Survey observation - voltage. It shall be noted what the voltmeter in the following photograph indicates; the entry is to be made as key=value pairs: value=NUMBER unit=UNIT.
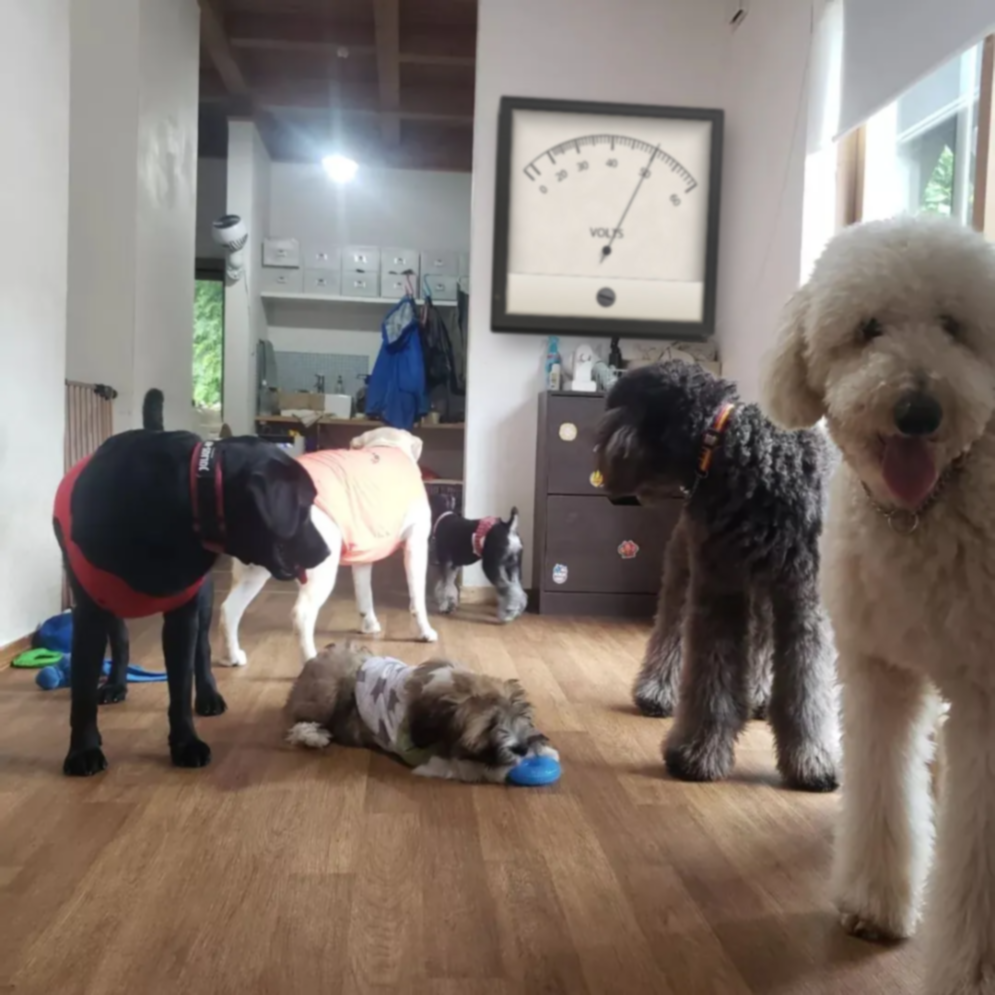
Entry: value=50 unit=V
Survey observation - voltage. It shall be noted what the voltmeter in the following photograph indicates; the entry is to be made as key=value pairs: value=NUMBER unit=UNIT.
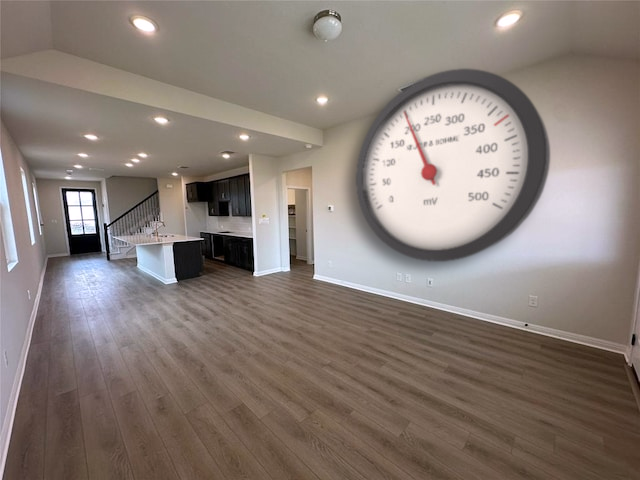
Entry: value=200 unit=mV
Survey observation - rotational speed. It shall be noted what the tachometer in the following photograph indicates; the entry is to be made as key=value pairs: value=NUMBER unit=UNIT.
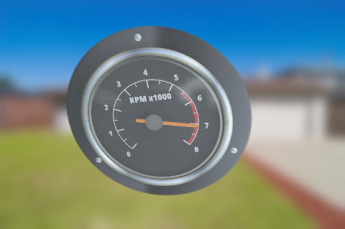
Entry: value=7000 unit=rpm
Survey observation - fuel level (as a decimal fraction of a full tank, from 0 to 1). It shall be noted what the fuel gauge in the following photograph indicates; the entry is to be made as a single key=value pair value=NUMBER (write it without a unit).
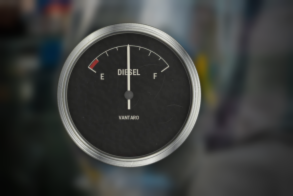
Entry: value=0.5
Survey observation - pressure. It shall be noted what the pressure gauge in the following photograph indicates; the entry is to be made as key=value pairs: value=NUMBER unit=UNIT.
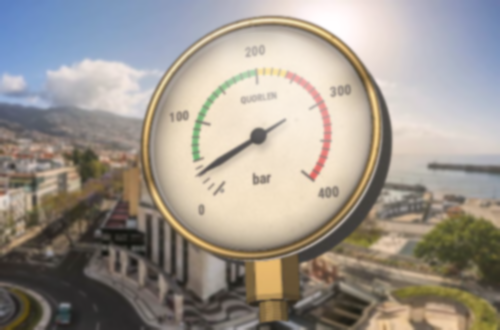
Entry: value=30 unit=bar
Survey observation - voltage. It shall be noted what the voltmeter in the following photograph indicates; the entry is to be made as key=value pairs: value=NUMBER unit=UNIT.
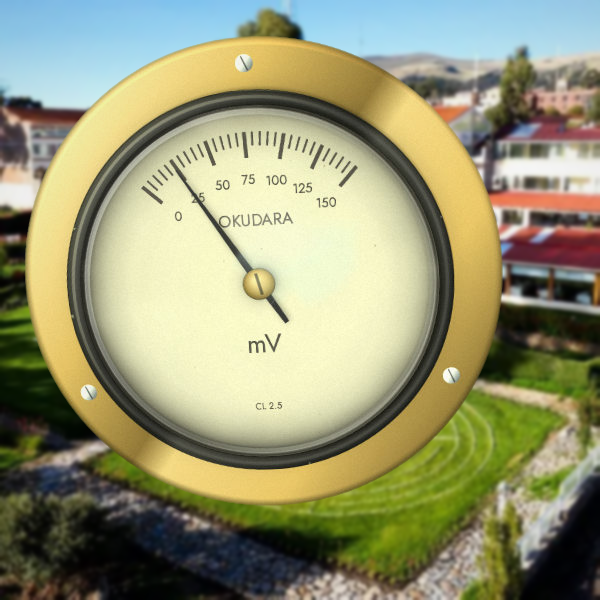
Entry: value=25 unit=mV
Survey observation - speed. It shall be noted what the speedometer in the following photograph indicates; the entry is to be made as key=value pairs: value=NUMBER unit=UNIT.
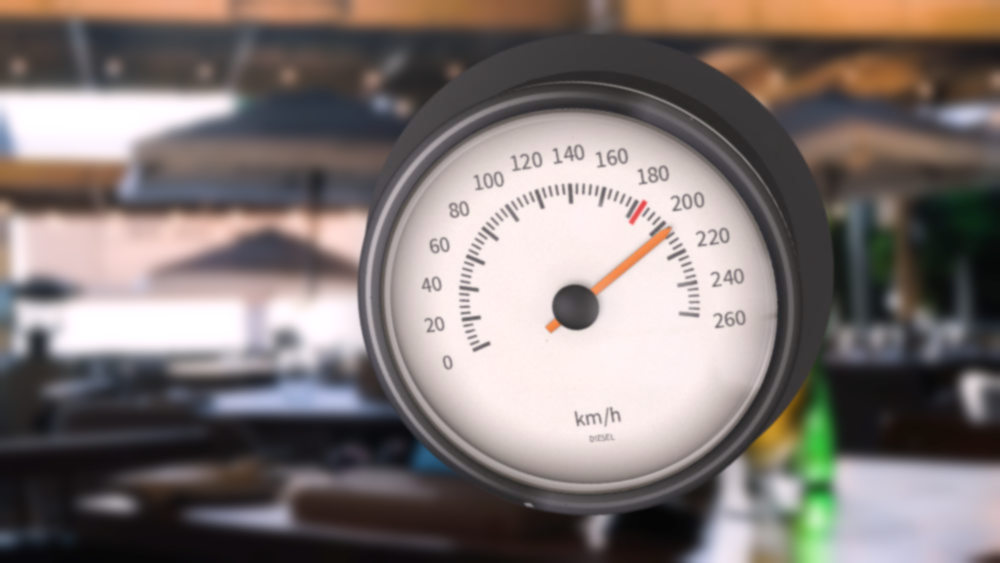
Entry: value=204 unit=km/h
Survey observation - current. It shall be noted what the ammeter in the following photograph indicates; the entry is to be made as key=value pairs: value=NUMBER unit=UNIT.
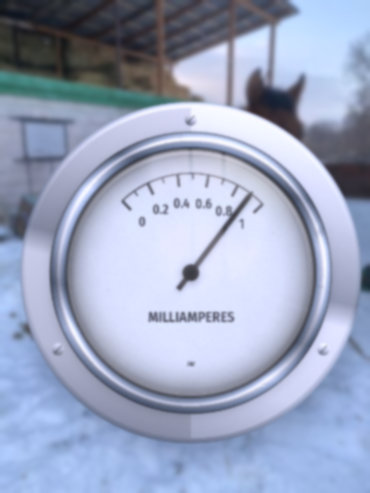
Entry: value=0.9 unit=mA
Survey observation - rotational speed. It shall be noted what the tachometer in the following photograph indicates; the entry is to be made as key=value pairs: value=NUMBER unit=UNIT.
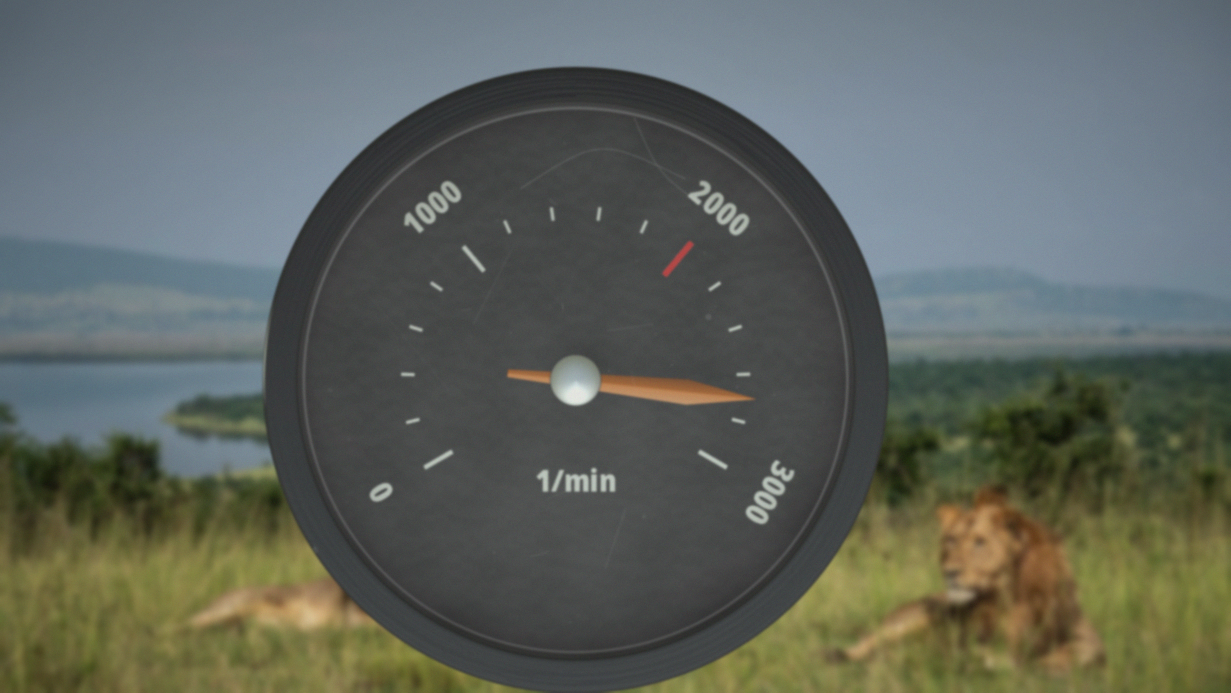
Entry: value=2700 unit=rpm
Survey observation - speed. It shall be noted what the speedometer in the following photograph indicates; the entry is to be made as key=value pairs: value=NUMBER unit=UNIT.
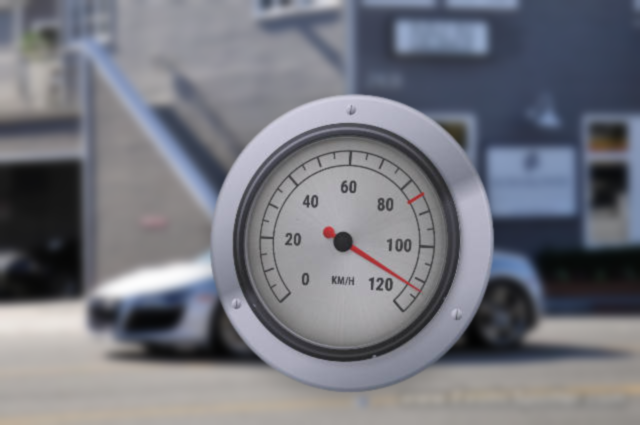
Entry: value=112.5 unit=km/h
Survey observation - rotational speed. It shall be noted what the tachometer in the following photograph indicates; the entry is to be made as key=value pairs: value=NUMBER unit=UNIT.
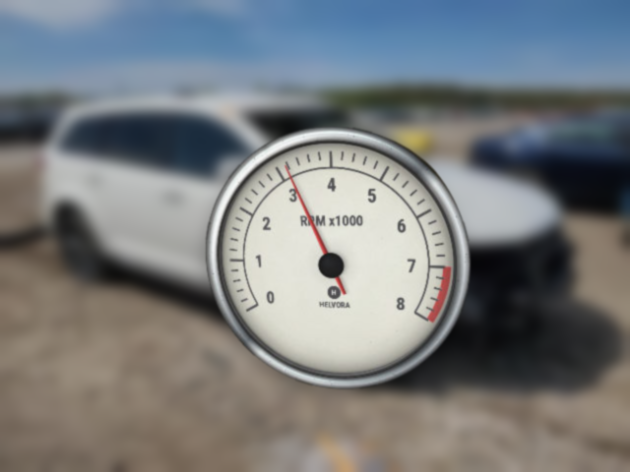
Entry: value=3200 unit=rpm
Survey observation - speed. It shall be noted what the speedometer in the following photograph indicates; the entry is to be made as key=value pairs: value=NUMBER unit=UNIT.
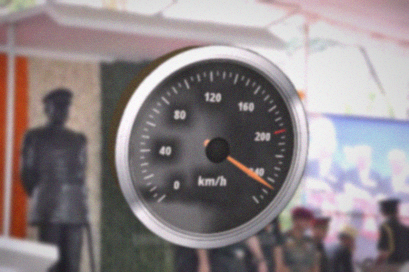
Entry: value=245 unit=km/h
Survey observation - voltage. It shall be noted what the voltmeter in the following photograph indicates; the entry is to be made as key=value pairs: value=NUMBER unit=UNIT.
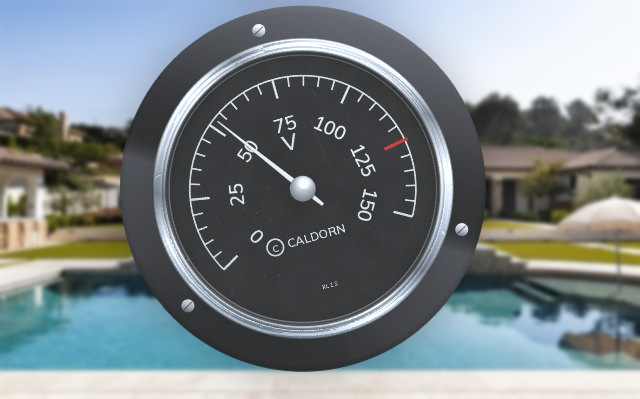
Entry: value=52.5 unit=V
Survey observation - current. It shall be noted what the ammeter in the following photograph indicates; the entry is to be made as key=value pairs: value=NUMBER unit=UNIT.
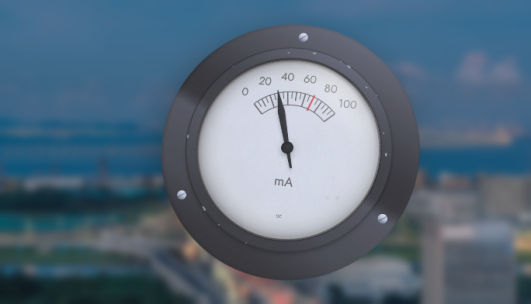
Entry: value=30 unit=mA
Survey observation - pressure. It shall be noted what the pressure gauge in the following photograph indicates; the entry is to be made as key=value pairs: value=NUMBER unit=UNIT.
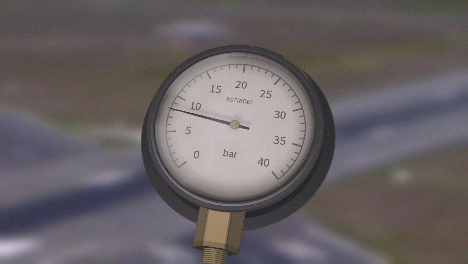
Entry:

★ ★ ★ ★

Pull every line of text from the records above, word for word, and leave the pictures out.

_Answer to the problem:_
Survey observation - voltage. It shall be noted what the voltmeter in the following photograph indicates; the entry is to be made as key=value pairs: value=NUMBER unit=UNIT.
Entry: value=50 unit=V
Survey observation - voltage. It shall be noted what the voltmeter in the following photograph indicates; the entry is to be made as key=value pairs: value=NUMBER unit=UNIT.
Entry: value=200 unit=mV
Survey observation - rotational speed. It shall be noted what the tachometer in the following photograph indicates; the entry is to be made as key=value pairs: value=NUMBER unit=UNIT.
Entry: value=7000 unit=rpm
Survey observation - fuel level (as a decimal fraction of a full tank, from 0 to 1). It shall be noted what the fuel gauge in the following photograph indicates; the entry is to be made as a single key=value pair value=NUMBER (write it without a unit).
Entry: value=0.5
Survey observation - pressure. It shall be noted what the pressure gauge in the following photograph indicates; the entry is to be made as key=value pairs: value=NUMBER unit=UNIT.
Entry: value=30 unit=bar
Survey observation - voltage. It shall be noted what the voltmeter in the following photograph indicates; the entry is to be made as key=value pairs: value=NUMBER unit=UNIT.
Entry: value=25 unit=mV
Survey observation - speed. It shall be noted what the speedometer in the following photograph indicates; the entry is to be made as key=value pairs: value=NUMBER unit=UNIT.
Entry: value=204 unit=km/h
Survey observation - current. It shall be noted what the ammeter in the following photograph indicates; the entry is to be made as key=value pairs: value=NUMBER unit=UNIT.
Entry: value=0.9 unit=mA
Survey observation - rotational speed. It shall be noted what the tachometer in the following photograph indicates; the entry is to be made as key=value pairs: value=NUMBER unit=UNIT.
Entry: value=2700 unit=rpm
Survey observation - speed. It shall be noted what the speedometer in the following photograph indicates; the entry is to be made as key=value pairs: value=NUMBER unit=UNIT.
Entry: value=112.5 unit=km/h
Survey observation - rotational speed. It shall be noted what the tachometer in the following photograph indicates; the entry is to be made as key=value pairs: value=NUMBER unit=UNIT.
Entry: value=3200 unit=rpm
Survey observation - speed. It shall be noted what the speedometer in the following photograph indicates; the entry is to be made as key=value pairs: value=NUMBER unit=UNIT.
Entry: value=245 unit=km/h
Survey observation - voltage. It shall be noted what the voltmeter in the following photograph indicates; the entry is to be made as key=value pairs: value=NUMBER unit=UNIT.
Entry: value=52.5 unit=V
Survey observation - current. It shall be noted what the ammeter in the following photograph indicates; the entry is to be made as key=value pairs: value=NUMBER unit=UNIT.
Entry: value=30 unit=mA
Survey observation - pressure. It shall be noted what the pressure gauge in the following photograph indicates; the entry is to be made as key=value pairs: value=NUMBER unit=UNIT.
Entry:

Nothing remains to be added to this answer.